Alice Savage

TESOL Chicago: Ideas and Inspiration

multi-modal octopusAt a drama presentation given by Kathleen McGovern at the Chicago TESOL last week, participants created and performed skits that were meant to advocate for a change we’d like to see at the TESOL convention. Many of the groups did skits about the long walking distances. Others advocated for more food by performing dramas about starvation since the convention center was a bit of a food desert.

These were lots of fun to watch, and they addressed valid concerns, but I have to say, I was very proud of our group’s presentation. We did  a skit about having TESOL create a discriptor that would encourage more presentations like McGovern’s. Her Multi-modal Embodied Learning: An Interactive Workshop provided an experiential look at what the language classroom can be. And that joyful approach to learning kind of illustrated the energy of sessions that were a little outside the mainstream.

Specifically, McGovern gave us a mission of advocating for change. Next she gave participant groups a chance to be creative with paper, pens, tape, and spontaneous bursts of collaborative creativity. My new friend Nic from New York proposed that we become a multi-modal octopus, and my new friend Bibi said, “Why not?” We quickly sketched out our octopus costumes, marched up to the front and proudly advocated for more creativity in TESOL. It felt like what the classroom should be, a place for innovation, the exploration of ideas and joy.

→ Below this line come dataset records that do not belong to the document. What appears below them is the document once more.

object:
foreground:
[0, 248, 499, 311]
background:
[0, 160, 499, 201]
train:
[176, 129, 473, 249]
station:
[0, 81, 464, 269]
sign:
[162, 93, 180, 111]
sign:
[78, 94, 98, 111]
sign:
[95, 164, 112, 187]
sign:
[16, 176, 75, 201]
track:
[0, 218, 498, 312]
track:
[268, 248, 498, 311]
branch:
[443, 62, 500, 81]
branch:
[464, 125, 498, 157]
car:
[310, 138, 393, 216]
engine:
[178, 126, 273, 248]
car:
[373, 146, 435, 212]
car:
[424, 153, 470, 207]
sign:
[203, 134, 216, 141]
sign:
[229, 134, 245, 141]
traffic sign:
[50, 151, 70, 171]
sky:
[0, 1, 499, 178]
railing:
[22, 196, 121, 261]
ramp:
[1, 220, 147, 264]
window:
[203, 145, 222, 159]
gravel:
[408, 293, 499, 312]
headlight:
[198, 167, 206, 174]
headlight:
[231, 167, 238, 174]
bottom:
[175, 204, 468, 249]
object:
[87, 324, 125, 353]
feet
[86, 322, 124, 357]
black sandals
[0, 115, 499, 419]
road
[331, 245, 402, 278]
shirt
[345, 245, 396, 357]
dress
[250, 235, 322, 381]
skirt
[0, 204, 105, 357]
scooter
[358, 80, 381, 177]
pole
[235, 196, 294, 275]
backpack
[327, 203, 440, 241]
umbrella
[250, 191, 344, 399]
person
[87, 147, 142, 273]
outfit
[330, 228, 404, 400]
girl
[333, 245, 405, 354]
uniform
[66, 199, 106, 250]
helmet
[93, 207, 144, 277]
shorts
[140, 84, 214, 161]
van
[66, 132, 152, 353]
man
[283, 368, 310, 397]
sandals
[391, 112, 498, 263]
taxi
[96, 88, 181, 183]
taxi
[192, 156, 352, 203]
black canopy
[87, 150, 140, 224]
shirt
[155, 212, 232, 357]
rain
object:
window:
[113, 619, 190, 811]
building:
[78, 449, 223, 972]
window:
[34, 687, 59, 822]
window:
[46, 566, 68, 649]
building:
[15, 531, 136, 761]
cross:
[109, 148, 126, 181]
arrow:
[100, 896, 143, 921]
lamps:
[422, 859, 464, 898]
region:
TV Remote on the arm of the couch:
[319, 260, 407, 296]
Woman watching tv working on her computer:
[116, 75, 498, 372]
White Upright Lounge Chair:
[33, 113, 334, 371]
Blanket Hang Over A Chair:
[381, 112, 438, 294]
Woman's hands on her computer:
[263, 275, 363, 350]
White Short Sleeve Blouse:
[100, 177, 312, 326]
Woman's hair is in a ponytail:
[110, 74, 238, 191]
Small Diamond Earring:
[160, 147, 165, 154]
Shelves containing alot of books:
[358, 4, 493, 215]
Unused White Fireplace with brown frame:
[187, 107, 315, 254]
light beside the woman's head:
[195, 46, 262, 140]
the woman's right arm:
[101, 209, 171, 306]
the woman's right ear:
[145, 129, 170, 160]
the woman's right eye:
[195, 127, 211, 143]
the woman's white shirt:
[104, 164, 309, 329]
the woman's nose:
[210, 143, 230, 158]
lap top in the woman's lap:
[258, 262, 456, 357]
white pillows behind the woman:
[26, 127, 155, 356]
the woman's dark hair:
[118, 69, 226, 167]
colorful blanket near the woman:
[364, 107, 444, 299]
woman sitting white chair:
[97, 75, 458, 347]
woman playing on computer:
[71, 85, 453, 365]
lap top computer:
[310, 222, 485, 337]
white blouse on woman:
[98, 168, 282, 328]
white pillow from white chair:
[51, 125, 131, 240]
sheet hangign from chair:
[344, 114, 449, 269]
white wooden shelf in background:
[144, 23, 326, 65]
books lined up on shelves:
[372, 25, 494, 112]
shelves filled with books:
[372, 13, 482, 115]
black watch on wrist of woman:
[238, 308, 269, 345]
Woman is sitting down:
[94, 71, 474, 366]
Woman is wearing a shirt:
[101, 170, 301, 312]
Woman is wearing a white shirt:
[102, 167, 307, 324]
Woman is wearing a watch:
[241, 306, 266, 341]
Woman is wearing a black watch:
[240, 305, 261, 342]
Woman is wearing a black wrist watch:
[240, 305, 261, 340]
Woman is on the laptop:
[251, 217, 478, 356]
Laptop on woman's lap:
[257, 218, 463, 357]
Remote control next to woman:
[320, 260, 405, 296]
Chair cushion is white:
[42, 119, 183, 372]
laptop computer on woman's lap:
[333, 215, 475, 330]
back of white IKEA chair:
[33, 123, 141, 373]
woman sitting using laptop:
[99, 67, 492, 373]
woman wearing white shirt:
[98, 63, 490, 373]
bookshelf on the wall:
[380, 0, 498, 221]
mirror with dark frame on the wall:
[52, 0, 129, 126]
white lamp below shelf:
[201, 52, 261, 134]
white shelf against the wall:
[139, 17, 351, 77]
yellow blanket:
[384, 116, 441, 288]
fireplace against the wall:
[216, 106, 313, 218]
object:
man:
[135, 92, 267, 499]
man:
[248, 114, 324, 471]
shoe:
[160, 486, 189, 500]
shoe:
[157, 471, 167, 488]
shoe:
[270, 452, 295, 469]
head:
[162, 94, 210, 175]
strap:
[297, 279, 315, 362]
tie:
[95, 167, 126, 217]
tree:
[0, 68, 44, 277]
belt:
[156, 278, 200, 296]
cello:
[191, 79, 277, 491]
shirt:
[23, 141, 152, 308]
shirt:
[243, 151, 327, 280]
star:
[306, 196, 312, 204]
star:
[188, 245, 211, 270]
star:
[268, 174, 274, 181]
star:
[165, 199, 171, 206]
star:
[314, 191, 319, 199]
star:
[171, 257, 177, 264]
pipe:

Actually, joy was a clear takeaway from Chicago. We did have to walk long distances, navigate a high school vollyball tournament and travel up and down many flights of stairs. However, in many of the sessions, there was talk of the sort of classroom community that McGovern had managed to provide in a cavernous ballroom, a sense that in Earl Stevick’s words, “language is something that happens among and between people.” It’s not about gap fills, grammar boxes, and multiple choice answers. It’s about teachers and students relating to each other through meaningful content.

Several talks were about pragmatics, which can be described as a deep understanding of conversation skills. There are corpus tools such as MICASE that people can use to identify the ways that phrases are used to make moves in interactions, and there are plays and scripts that show what it feels like to manage conversational moves in real life… with intonation.

There were also sessions on connecting students’ classroom experiences to the performance and writing tasks that they’ll do in real college classes and beyond. The panel by Diane Schmitt, Margi Wald, Jan Frodeson, and Gina Benett gave some practical advice for getting away from the five paragraph essay by looking at authentic college assignments. They pointed out that even high stakes college entry tests are being redesigned to value interaction with texts, and how that shift might influence choices we make in organizing language support.

Lucky for us, we got to spend some time with Margi, Diane and her husband Norbert, all of whom have also published widely on the effectiveness of teaching  lexico-grammatical chunks that serve an immediate purpose.

Margi2

Scott Thornbury had a provocative session on the persistence of grammar. True to his name, he was a “thorn” in the side of the grammar-box warriors, citing research suggesting that grammar emerges but is not necessarily taught. For example, “Grammatical syllabuses cannot easily accomodate the essential nature of L2 acquistion.” (Ellis & Shintani), and “Grammar instruction has not been altered by research.” Thornbury explained its persistence with some data from his own survey of English language teachers coming up with the following results of why teachers think grammar instruction is such a powerful force.

  1. Students expect it. (about 48% of teachers think this is true.)
  2. Publishers are unwilling to take risks. (48%)
  3. Examinations value it. (43%)
  4. Teachers prefer it. (38%)
  5. SLA research is wrong. (10%)
  6. Alternatives are unworkable. (10%)

Thornbury left half his time for teachers questions, something he seemed genuinely curious about, and when asked what we should do to teach grammar, he talked about providing grammar when it’s needed as is done with content-based approaches.

Colin’s Oxford session also addressed the theme of aligning language teaching more closely with authentic use. He pointed out that “No language is ever taught in isolation from content,” and showed how a content first approach can help students gather a set of mix and match phrases and stems that can ease students’ way into discourse communities. He even slipped in a few slides about TRIO, which just happens to teach grammar at the point of need.

TRIO_TESOL_Chicago

Alice did a session for Wayzgoose Press’s Big Ideas graded readers series that explored the potential of extensive reading texts to provide content for lesson plans across the curriculum.  When students are able to comprehend a text well enough to engage with ideas, there is much skills work that can be done, and students start to enjoy reading with the same level of comfort that native speakers feel when picking up a magazine at the doctor’s office.

TESOL 2018 was also the launch of Alice’s Integrated Skills Through Drama series, a series of one-act plays packaged with ancillary activities (Alphabet Press). With scripts as a starting point, students can become characters, and through those characters work on pronunciation, intonation and pragmatics, moving from words on the page, to words in the air, to a transfer of expressions and strategies in new role plays.

A final highlight was a hug from Diane Larsen-Freeman, who spoke on a panel about learning from other fields. Her work with complex systems and chaos theory has shed great insight into the dynamics of language in action, and her inflence continues to be widely felt among teachers and researchers’ who seek to provide students with opportunities to iterate and reiterate their ideas, opinions, and stories.

Hopefully, the conversation will never end!